Saved data entries:
----------
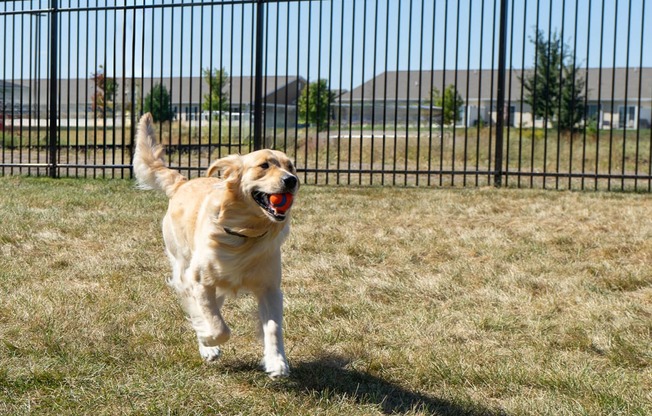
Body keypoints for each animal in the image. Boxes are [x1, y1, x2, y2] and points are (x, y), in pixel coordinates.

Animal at [133, 112, 300, 378]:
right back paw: (206, 345)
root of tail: (183, 182)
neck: (245, 233)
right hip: (184, 265)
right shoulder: (199, 281)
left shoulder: (270, 288)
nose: (292, 180)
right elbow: (218, 325)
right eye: (264, 166)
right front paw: (208, 340)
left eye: (291, 166)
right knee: (198, 307)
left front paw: (276, 362)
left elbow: (273, 327)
----------
**Exercise directions**.
Every line above should be duplicated exactly; the pictures are to be left out.

**The answer**.
Body keypoints for each animal in the image. Boxes are [x1, y1, x2, y2] and points are (x, y), in pixel coordinates.

Animal at [133, 112, 300, 378]:
right back paw: (206, 345)
root of tail: (183, 182)
neck: (245, 233)
right hip: (184, 265)
right shoulder: (199, 281)
left shoulder: (270, 288)
nose: (292, 180)
right elbow: (218, 325)
right eye: (264, 166)
right front paw: (208, 340)
left eye: (291, 166)
right knee: (198, 307)
left front paw: (276, 362)
left elbow: (273, 327)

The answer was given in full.